Writing a Theory of LiberationMay 21, 2009 Leave a comment
At the 2008 White Privilege Conference, I went to a workshop on Critical Liberation Theory, led by Barbara Love, Keri DeJong, Christopher Hughbanks, Joanna Kent Katz and Teeomm Williams. I was recently re-reading the piece they gave out at that workshop. Their workshop talked about the ways that we can each take daily actions toward liberation. This, they suggested, requires first clearly articulating our own theory of liberation, through which we can then build a praxis of liberation – daily work that brings us in the direction of liberation itself. I was remembering that during their workshop, they talked of the need to know fully where you’re coming from (understanding oppression), but to look forward toward liberation. Otherwise, they described it as if one were leaving on a car trip from Massachusetts to drive to California while looking out the back window instead of looking at the road ahead.
Rereading this, I started trying to think about how to actually articulate a theory of liberation. What would be in it? And I began to see that while I know what I don’t want, the vision of liberation is a little more challenging for me. This, I’m sure, is the legacy of internalized oppression, internalized supremacy and white privilege. The system has put limits on my ability to fully see what liberation looks like, and I’ve internalized these limitations. I know bits and pieces, but a clear articulation seems a bit of a challenge. So I’m making the commitment to start really attending to this in my life, to a clear articulation of my theory of liberation so that I can start taking daily actions toward its realization.
At the same time, I began thinking of Damali Ayo’s piece on five things white people can do and five things people of color can do to end racism. At her workshops on racism, she was constantly getting requests from people wanting to know what they could do. So she sent a request to her mailing list asking people to send in five things white people and/or people of color can do to end racism. About 2000 people responded and she condensed it into a guide (the Fix It Guide).
So I started wondering what would happen if we did a similar thing here – put it out there and ask you: what would be included in your theory of liberation?
Here are some random thoughts from a long plane trip I took yesterday – please add!
- relationships and society would be demonstrations of fairness and equity
- sustainability would be demonstrated in all our actions
- love and compassion would be at the root of our thinking and our actions – and would help guide our creativity
- all people would be able to fully participate in and have voice about decisions which affect their lives (directly or indirectly)
- all people would be able to express their full humanity and potential
- community would be fundamental
What would you add (or subtract or change)?
Thinking some more about this and reflecting on my yoga practice, I would add something about being embodied – that we are fully in the world in our physical beings as well as our mental beings.
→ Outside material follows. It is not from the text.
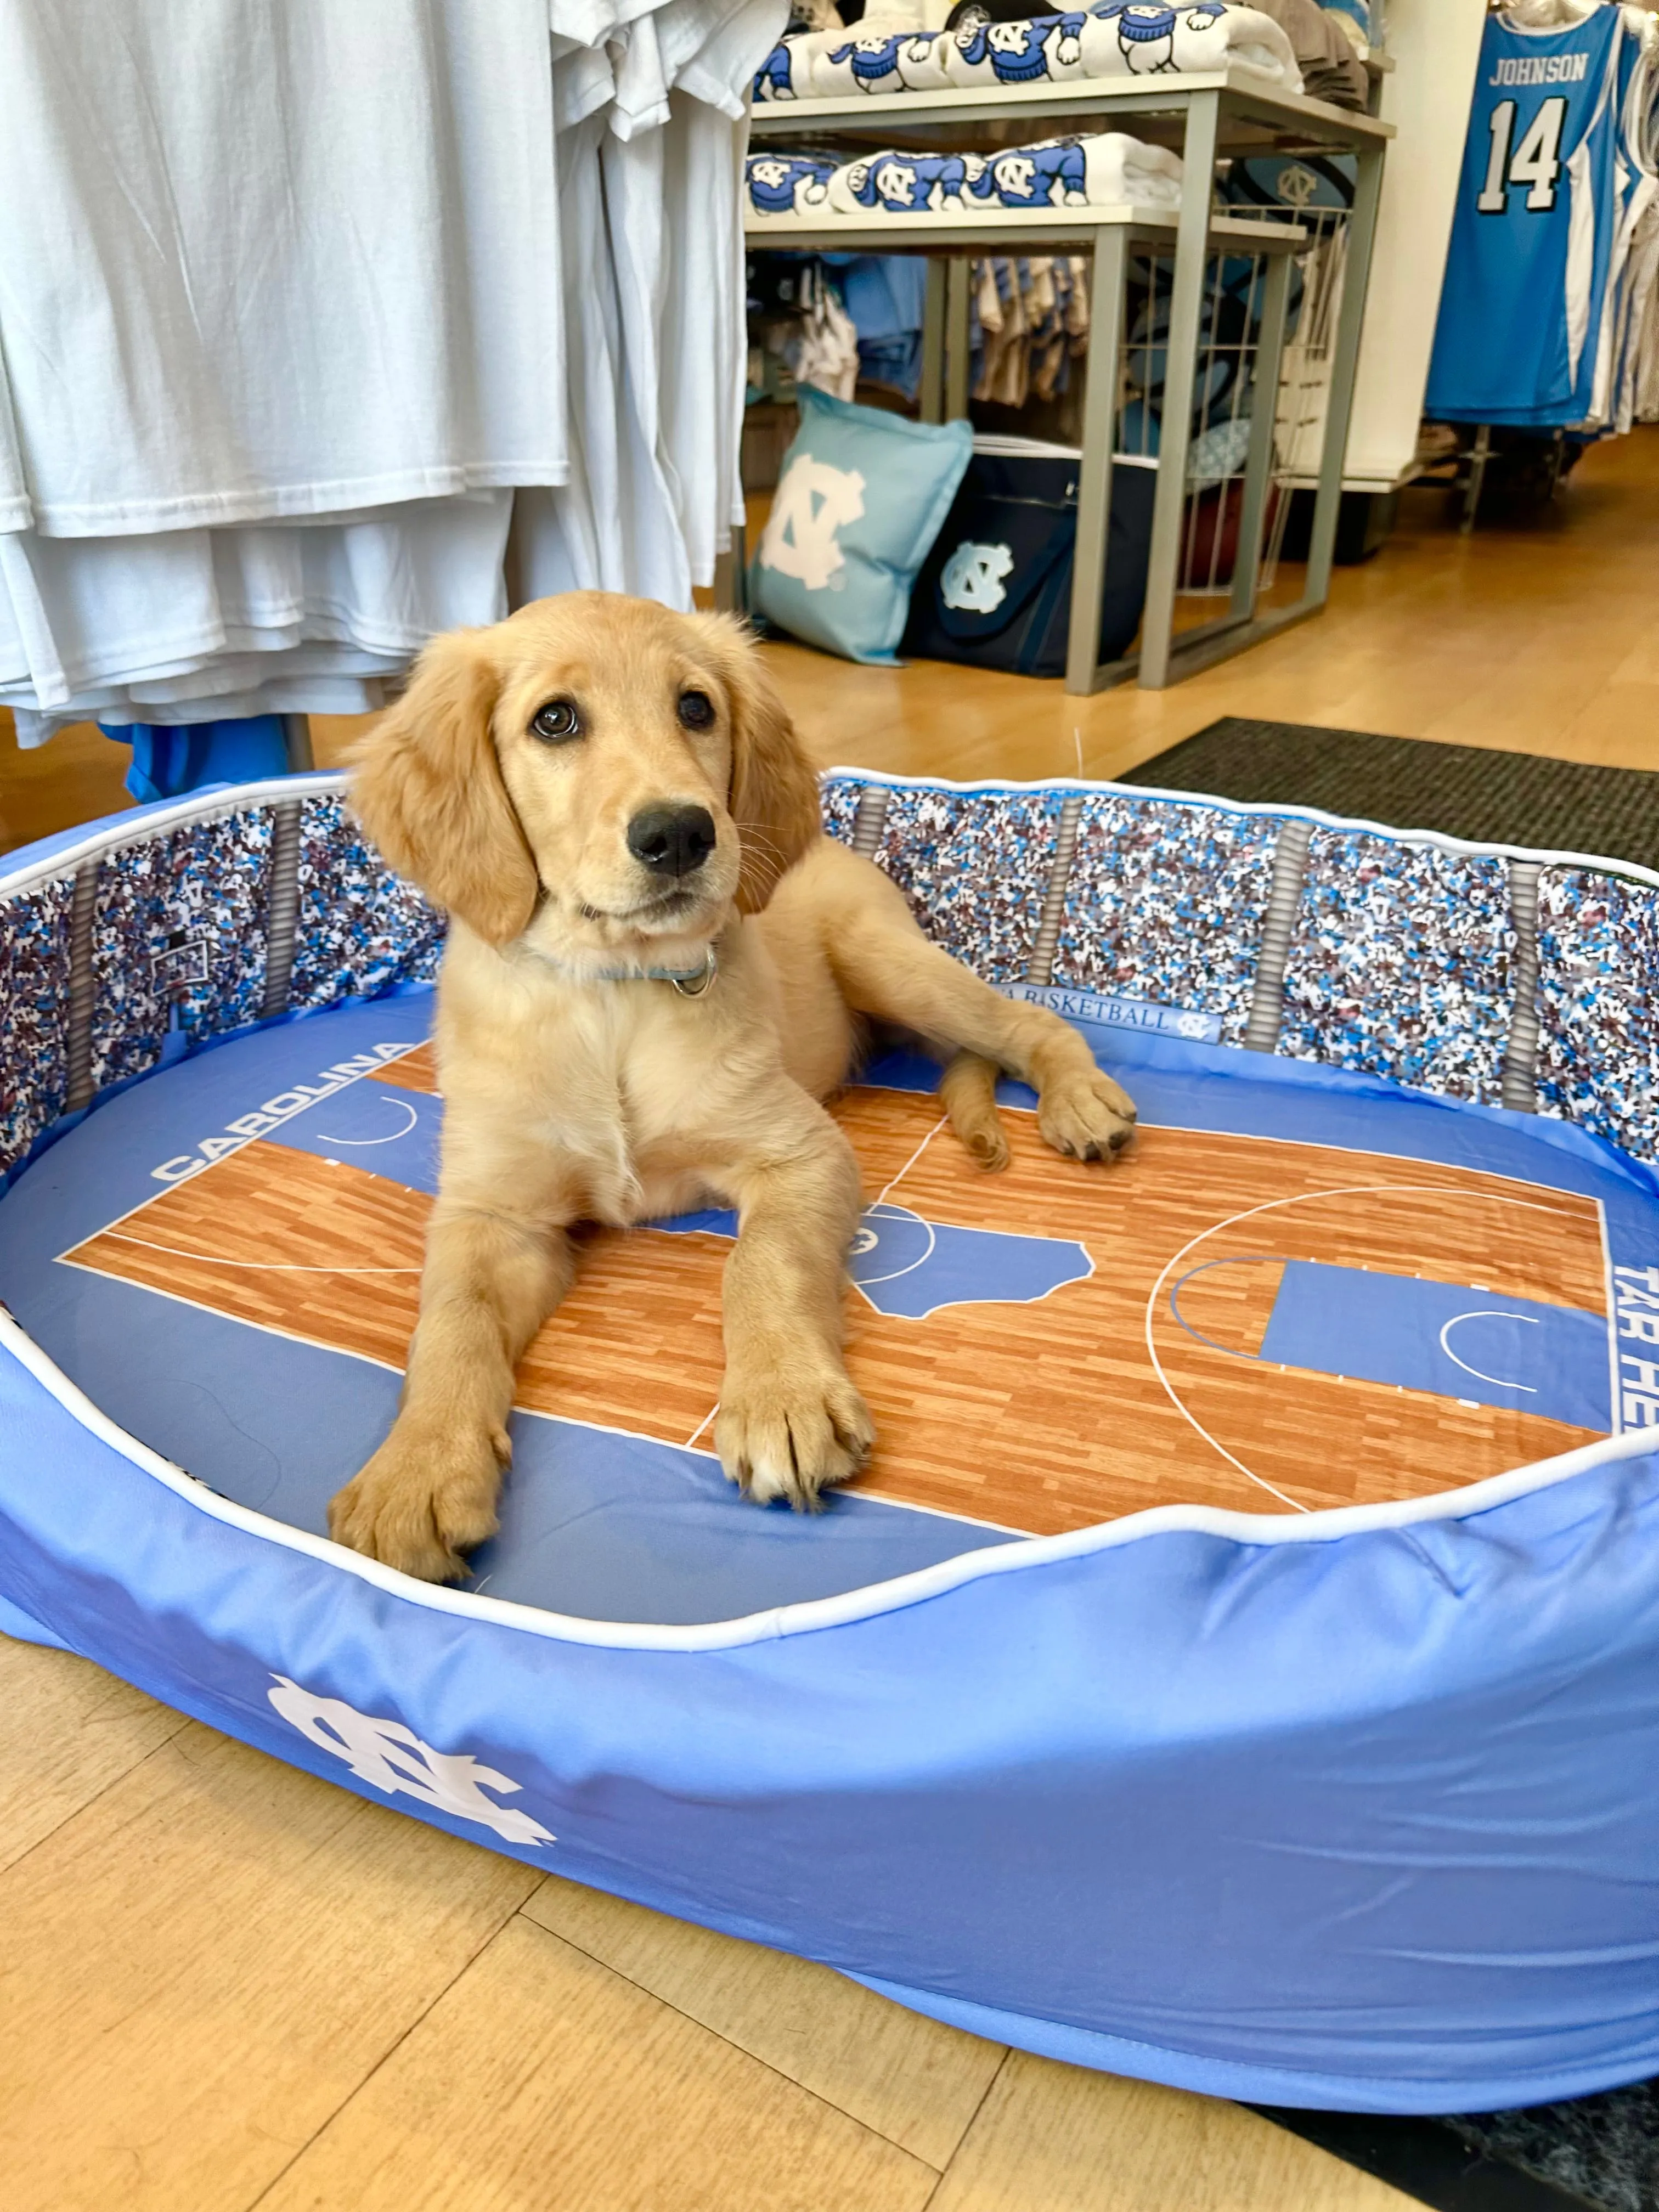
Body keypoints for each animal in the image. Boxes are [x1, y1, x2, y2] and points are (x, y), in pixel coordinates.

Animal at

What else?
That’s a great list, Linda, and a wonderful question to consider.
Part of our liberation, I think, is understanding how much we rely upon (no, desperately need) one another and the planet. While this may not seem so freeing in a sense, I think it helps to get us beyond the notion that any of us does anything alone. That’s just not true and way too much responsibility.
Beautifully said Curtis! I think this is deeply related, as well, to your post today on “The Group Effect.”
Very much appreciate your thoughts on this Linda. It seems to me that, as an organization working toward liberation, we need to be thinking about this as individuals and as a collective….we can’t get there unless we create the picture of where it is we are hoping to be….
Thank you for sharing so much of yourself and your passion Linda, the care that you demonstrate is already a hint of your own freedom. I too struggle with this, mainly because I see liberation as my highest goal, spiritual, physical, etc. To me, liberation is “moksha,” the end of illusion and full identification with the divine.
On our way there, I think of building social structures – that is, COMMUNITIES – that aim to abide in the intersection between love and freedom and all that this implies.
When I think of the intersubjective aspects of liberation, I like the idea of liberation as engagement with our own evolutionary process, this feels a lot like freedom to me.
Jazz is specially useful in this inquiry, the music soars when the creative autonomy of the individual is maximized while the coherence of the collective holds, supports and ushers beauty forward.
Thanks so much for this, Linda. We must stretch ourselves to envision what we’re aiming for in addition to being clear about what we wish to dismantle. It occurs to me as I read this that I often live too much in the future when it comes to my own life and tasks that need to be accomplished, yet I do not live in the future enough when it comes to anti-oppression work. This seems so backwards and I’m sure I’m not the only one for whom this is true. The practice of staying present for one task at a time while maintaining a clear vision for personal and collective liberation as the goal would make many of us more effective agents for change.
Beautifully said Jen and Andria. The focus of anti-oppression work has historically been on one very important piece of the work – healing the past and trying to understand how the privileges created through oppression have benefited us or been denied to us so that we can figure out how to create severe cracks in the foundation of that system. We do, at the same time, need to be attending to the new system we want to create. Looking forward to exploring and learning about how to do this with colleagues at IISC and friends elsewhere.